Latest Polls Show Dole Gaining On Clinton Leaving The Senate Is Thought To Have Helped Dole; Whitewater Convictions May Have Hurt President

Associated Press

President Clinton’s once-imposing lead over Bob Dole is shrinking in a new round of polls, with one survey Friday giving Clinton his smallest advantage in a national survey in three months.

The Time-CNN survey gave Clinton a 6 percentage point lead over Dole among registered voters, narrowing the gap by 16 points from a similar survey a month earlier.

A Fox News poll released Friday and a Harris Poll the day before also found the presidential contest to have tightened in the past month, though not as dramatically.

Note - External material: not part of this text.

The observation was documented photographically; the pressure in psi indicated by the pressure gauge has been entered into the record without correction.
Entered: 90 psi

“We’re catching up,” Dole told a cheering crowd of 400 at a campaign appearance in Savannah, Ga.

“It shows that I’m working,” Dole told reporters earlier. “Polls are polls, except this is better than I’ve seen. It means, I assume, we got a bump out of leaving the Senate, but you can only do that once.”

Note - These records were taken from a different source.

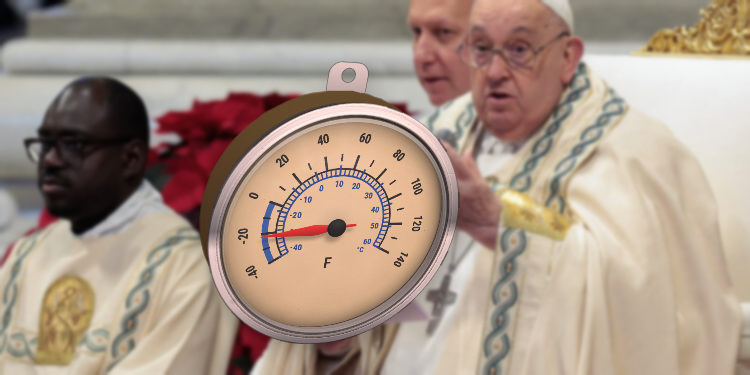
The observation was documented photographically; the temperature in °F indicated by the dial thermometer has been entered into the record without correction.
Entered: -20 °F
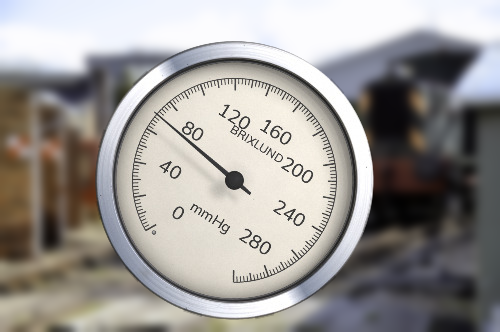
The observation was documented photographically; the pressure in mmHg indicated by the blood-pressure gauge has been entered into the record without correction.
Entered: 70 mmHg
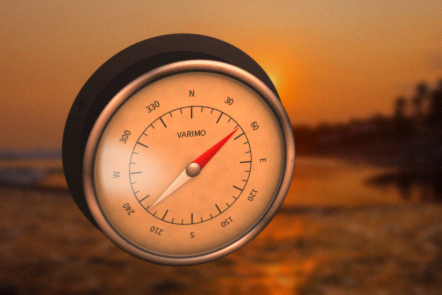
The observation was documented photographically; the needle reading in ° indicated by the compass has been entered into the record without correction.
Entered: 50 °
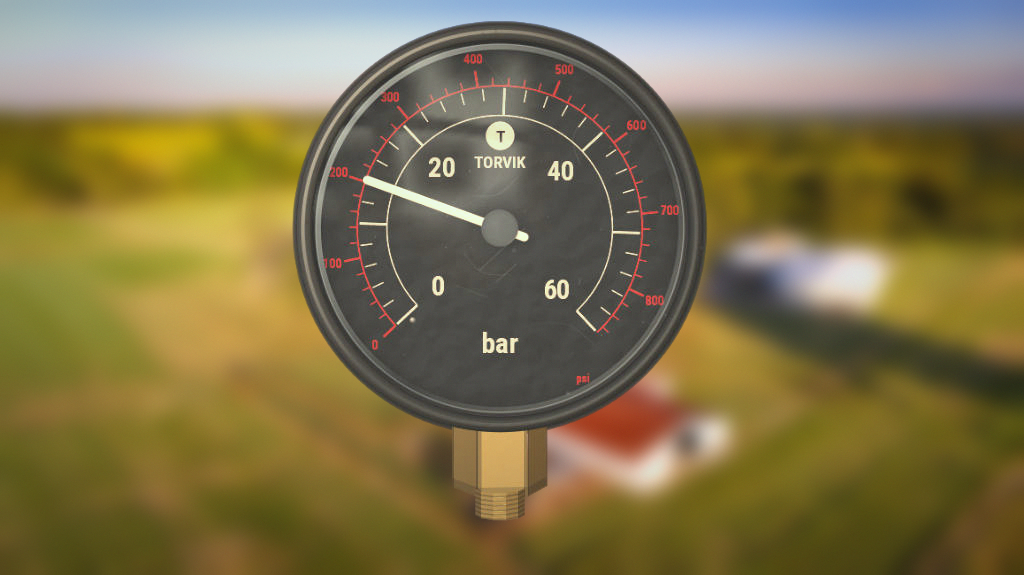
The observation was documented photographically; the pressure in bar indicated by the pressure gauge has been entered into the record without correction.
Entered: 14 bar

According to the CNN-Time survey, Clinton would get 49 percent and Dole 43 percent if the election were today. The June 12-13 telephone poll surveyed 807 registered voters and had an error margin of plus or minus 3.5 percentage points.

Clinton’s lead had tumbled 16 points from 56-34 in a May 15-16 CNN-Time poll.

A U.S. News & World Report survey released Friday put the two candidates 13 points apart, with Clinton at 50 percent and Dole at 37 percent. That survey of 1,000 registered voters, conducted June 1-3, had a 3-point margin of error.

The new polls were conducted after Dole’s emotional retirement Tuesday from the Senate, where he had been majority leader, to campaign full time for the presidency.

They also followed Dole’s appeal for a “declaration of tolerance” for people who oppose the Republican platform’s strong anti-abortion plank. Sixty-eight percent of Republicans in the Time-CNN sample supported including such a declaration in the platform.

The survey is the first independent national poll since mid-March to put Clinton’s lead in only the single digits.

Factors that may have hurt Clinton lately include guilty verdicts against three former Arkansas associates in the Whitewater real estate deal and the flap over a White House request for FBI files on political foes.